There is, however, a set-theoretical recapitulation of every theorem
of algebra, geometry, topology etc.; even if they were first proved
without thinking solely in terms of sets and membership.
Insofar as mathematics is a motley, it is so *only* with regard to its
methodology of discovery; with regard to its ontology and resources of
proof, however, it can be revealed *via reduction* as the non-motley
of sets and membership (according to the set-foundationalist).

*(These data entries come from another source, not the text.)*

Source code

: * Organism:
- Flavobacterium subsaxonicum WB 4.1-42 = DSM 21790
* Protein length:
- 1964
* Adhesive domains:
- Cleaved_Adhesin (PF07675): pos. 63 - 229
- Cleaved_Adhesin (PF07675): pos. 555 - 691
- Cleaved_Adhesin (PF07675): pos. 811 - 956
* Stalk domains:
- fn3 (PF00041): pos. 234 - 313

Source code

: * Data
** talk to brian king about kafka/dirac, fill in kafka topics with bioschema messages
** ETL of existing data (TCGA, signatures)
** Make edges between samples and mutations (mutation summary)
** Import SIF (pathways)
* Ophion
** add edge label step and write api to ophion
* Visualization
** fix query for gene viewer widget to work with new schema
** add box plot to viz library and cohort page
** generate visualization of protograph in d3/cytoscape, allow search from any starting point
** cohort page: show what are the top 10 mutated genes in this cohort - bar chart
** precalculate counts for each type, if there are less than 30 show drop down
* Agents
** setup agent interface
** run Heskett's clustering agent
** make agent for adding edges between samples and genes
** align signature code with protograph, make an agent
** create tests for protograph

Strangely, no set-foundationalist has ever (as far as I know) made so
bold as to claim that algebra, geometry, topology, etc. are "folk
mathematics", ultimately false and in need of complete replacement by
set theory. Yet we hear claims from the so-called eliminative
materialists that "folk psychology" is ultimately false and in need of
complete replacement by an as-yet-unfinished neuroscience! Perhaps the
explanation is precisely that, via the reduction that everyone
acknowledges is possible (of mathematics to set theory) the mathematics
would be vindicated as *true*. Correspondingly, the eliminative
materialist's worry seems to be that any theory that is *irreducible*
to our best basic hard science of matter and energy in space and time
must be false in important respects.
The eliminative materialist, then, prefers the "lower level" theory to
the "higher level, folk" theory. But consider the analogue of this in
the mathematical case: the eliminativist would have to prefer *set
theory* to any mathematical theory that might turn out to be
irreducible to set theory! I doubt whether anyone would ever espouse
this kind of eliminativism in the event that a new branch of
mathematics turned out to be irreducible to set theory. Rather, we
would re-think what is to be counted as an adequate foundation for all
of mathematics.
What is it about non-set-theoretic mathematics, then, that ensures
that it would never be dismissed as "folksily false" upon defying
reduction to set theory?
Anti-analogously, what is it about ordinary psychology (talk of
beliefs, desires, intentions, etc.) that invites its (possibly
misguided) dismissal by some as "folksily false" upon defying
reduction to fundamental particle physics (or even neuroscience)?
Finally, what is it about evolutionary biology that has stopped anyone
from dismissing it as "folksily false" for defying reduction to
fundamental particle physics (or even chemistry)?
It seems to me that these are questions that would have to be
addressed in any "foundations of all subjects" in Harvey's sense.